From Paradise Way to Paradise Bay

50 months ago we left Paradise Way in St. Petersburg, Florida. Today we are anchored in Paradise Bay on Urupukapuka Island, Bay of Islands, New Zealand,. That's a lot of sea miles under the keel.

Paradise Bay is a really lovely bay deserving of its name. There is a long sandy beach, rocky ledges, lots of trees and hillsides and a beautiful clear bay with a sandy/muddy bottom providing good holding. It is protected from any easterly component winds, though we've had pretty sunny, mild days since we've dropped the hook here.

We continue to tackle our interior varnishing project and see an end in sight. We will have completed the main salon/chart table area / galley and entryway by week's end. We still have a few more coats of gloss on a few areas that gets lots of wear and then we'll call it done for now. We'll tackle other areas after we leave New Zealand. The next project is getting the boat ready and checked out for the passage to Fiji. We have started to do a lot more "homework" on Fiji – reading cruising guides and getting paperwork in order for entry into the country. It sounds like a fascinating culture and we're looking forward to seeing it. Plus we can't wait to get back in the water to snorkel again!

But for now we are enjoying cruising the Bay of Islands. Today, after a morning of sanding and varnishing, we rowed to shore and took a hike on Urupukapuka Island. It was nice to get off the boat and move around and we were rewarded with lots of incredible views and musical entertainment from the birds. It seems the Tui (a black bird known as the Parson Bird) is a karaoke machine – filled with a variety of musical scores – all quite different and interesting. We kept thinking it was a bunch of different birds – but to our surprise – all the sounds were coming from the few Tuis we were watching.
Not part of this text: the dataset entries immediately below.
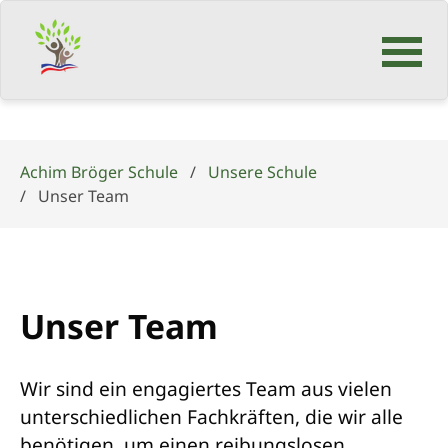
Navigation
überspringen
Achim Bröger Schule
Unsere Schule
Unser Team
Unser Team
Wir sind ein engagiertes Team aus vielen
unterschiedlichen Fachkräften, die wir alle
benötigen, um einen reibungslosen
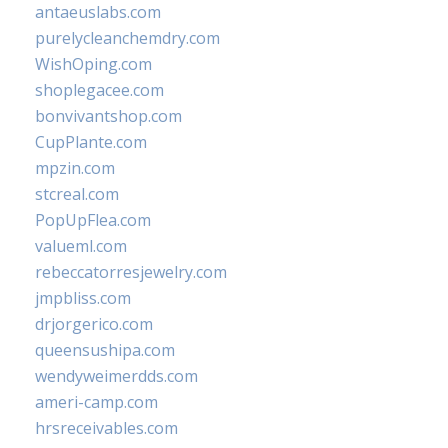
antaeuslabs.com
purelycleanchemdry.com
WishOping.com
shoplegacee.com
bonvivantshop.com
CupPlante.com
mpzin.com
stcreal.com
PopUpFlea.com
valueml.com
rebeccatorresjewelry.com
jmpbliss.com
drjorgerico.com
queensushipa.com
wendyweimerdds.com
ameri-camp.com
hrsreceivables.com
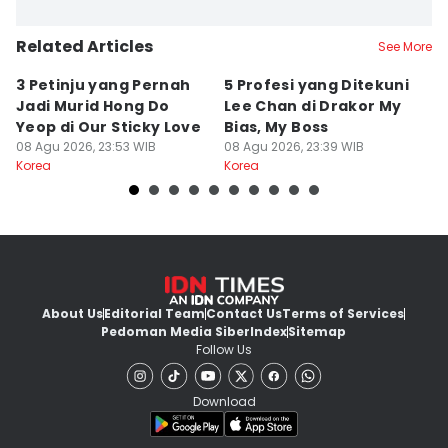
Related Articles
See More
3 Petinju yang Pernah
5 Profesi yang Ditekuni
K
Jadi Murid Hong Do
Lee Chan di Drakor My
B
Yeop di Our Sticky Love
Bias, My Boss
M
08 Agu 2026, 23:53 WIB
08 Agu 2026, 23:39 WIB
fo
08
Korea
Korea
Ko
About Us
Editorial Team
Contact Us
Terms of Services
Pedoman Media Siber
Index
Sitemap
Follow Us
Download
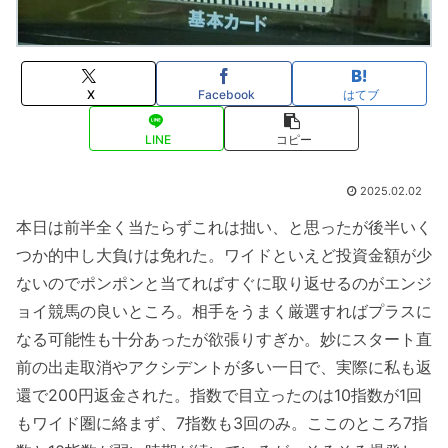
X
Facebook
はてブ
LINE
コピー
2025.02.02
本日は前半全く当たらずこれは拙い、と思ったが後半いく
つか的中し大負けは免れた。ワイドといえど投資金額が少
ないのでポンポンと当てればすぐに取り返せるのがエンジ
ョイ競馬の良いところ。相手をうまく厳選すればプラスに
なる可能性も十分あったが欲張りすぎか。妙にスタート直
前の出走取消やアクシデントが多い一日で、実際に私も返
還で200円返金された。指数で目立ったのは10指数が1回
もワイド圏に絡まず、7指数も3回のみ。ここのところ7指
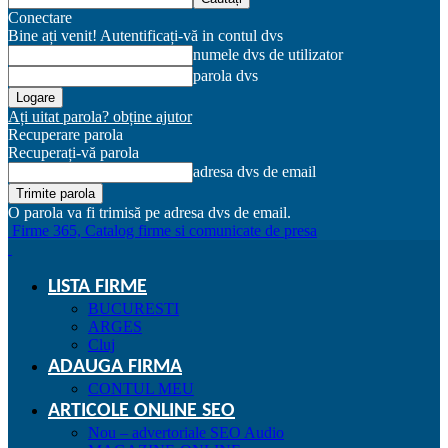
Conectare
Bine ați venit! Autentificați-vă in contul dvs
numele dvs de utilizator
parola dvs
Ați uitat parola? obține ajutor
Recuperare parola
Recuperați-vă parola
adresa dvs de email
O parola va fi trimisă pe adresa dvs de email.
Firme 365, Catalog firme si comunicate de presa
LISTA FIRME
BUCURESTI
ARGES
Cluj
ADAUGA FIRMA
CONTUL MEU
ARTICOLE ONLINE SEO
Nou – advertoriale SEO Audio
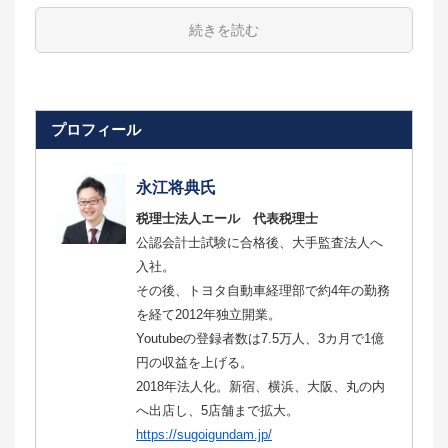
続きを読む
プロフィール
永江将典氏
税理士法人エール 代表税理士
公認会計士試験に合格後、大手監査法人へ
入社。
その後、トヨタ自動車経理部で約4年の勤務
を経て2012年独立開業。
Youtubeの登録者数は7.5万人、3カ月で1億
円の収益を上げる。
2018年法人化。新宿、横浜、大阪、丸の内
へ出店し、5店舗まで拡大。
https://sugoigundam.jp/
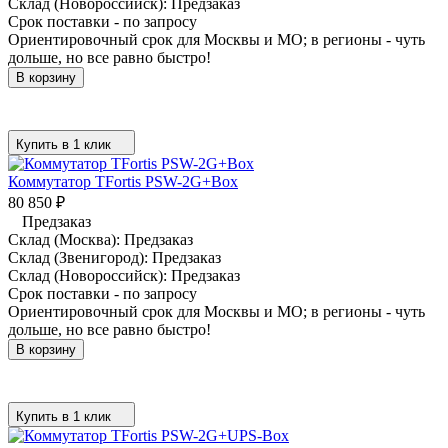
Склад (Новороссийск):
Предзаказ
Срок поставки - по запросу
Ориентировочный срок для Москвы и МО; в регионы - чуть
дольше, но все равно быстро!
В корзину
Купить в 1 клик
Коммутатор TFortis PSW-2G+Box
80 850
₽
Предзаказ
Склад (Москва):
Предзаказ
Склад (Звенигород):
Предзаказ
Склад (Новороссийск):
Предзаказ
Срок поставки - по запросу
Ориентировочный срок для Москвы и МО; в регионы - чуть
дольше, но все равно быстро!
В корзину
Купить в 1 клик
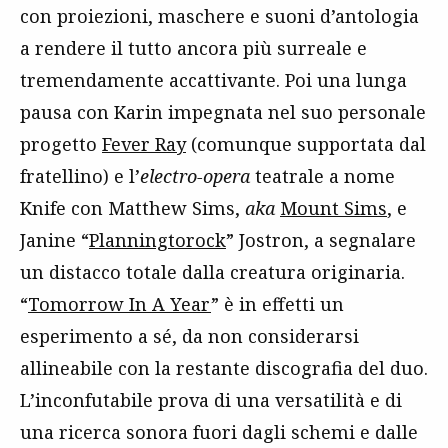
con proiezioni, maschere e suoni d’antologia
a rendere il tutto ancora più surreale e
tremendamente accattivante. Poi una lunga
pausa con Karin impegnata nel suo personale
progetto
Fever Ray
(comunque supportata dal
fratellino) e l’
electro-opera
teatrale a nome
Knife con Matthew Sims,
aka
Mount Sims
, e
Janine “
Planningtorock
” Jostron, a segnalare
un distacco totale dalla creatura originaria.
“
Tomorrow In A Year
” è in effetti un
esperimento a sé, da non considerarsi
allineabile con la restante discografia del duo.
L’inconfutabile prova di una versatilità e di
una ricerca sonora fuori dagli schemi e dalle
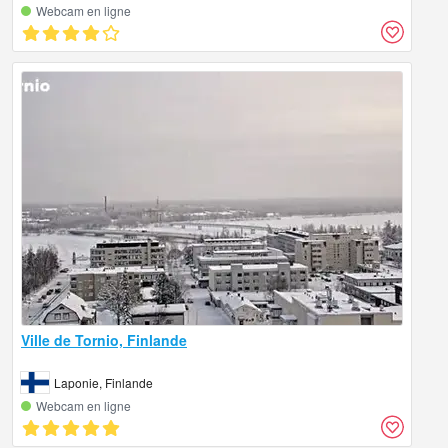
Webcam en ligne
Ville de Tornio, Finlande
Laponie, Finlande
Webcam en ligne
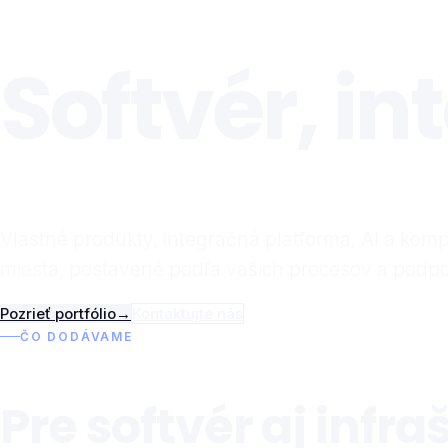
Softvér, in
Vlastné produkty, integračná platforma, AI a komp
miesta, postavené podľa vašich procesov a podp
Pozrieť portfólio
→
Kontaktujte nás
ČO DODÁVAME
Pre softvér aj infr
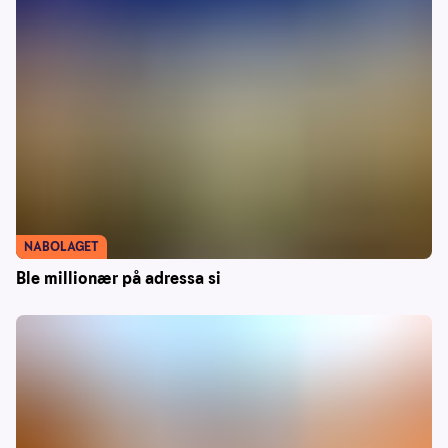
NABOLAGET
Ble millionær på adressa si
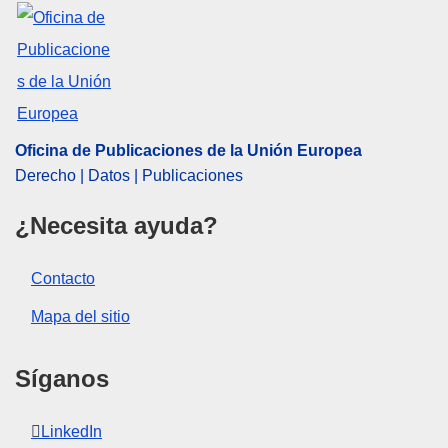
Tema:
calificación del personal
,
Estatuto de los
funcionarios de la UE
,
funcionario europeo
,
indemnización
CELEX : 62023CN0005
OJ : JOC_2023_216_R_0031
Oficina de Publicaciones de la Unión Europea
IMMC : PV-C-0005-2023
Derecho | Datos | Publicaciones
¿Necesita ayuda?
Contacto
Mapa del sitio
Síganos
LinkedIn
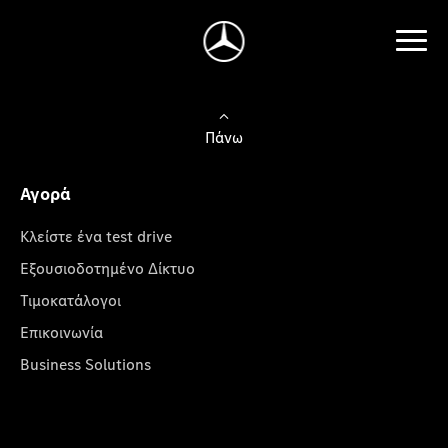
Πάνω
Αγορά
Κλείστε ένα test drive
Εξουσιοδοτημένο Δίκτυο
Τιμοκατάλογοι
Επικοινωνία
Business Solutions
It is getting chillier here as the days turn to autumn in the southern hemisphere. More cruising boats are heading back to the BOI area and Opua to prepare, like us, for the next leg of their journeys. It's been fun to start reconnecting with old friends. We enjoyed time with our Dutch friends JanBart and Monique from the sailboat "Victory." They provided a lovely snapper dinner one night – fish that JanBart had caught. This was followed by a good game of Mexican Train dominoes and a Barbara apple pie. Another great night.

50 months – still enjoying the adventure – well maybe not all the boat projects and varnishing.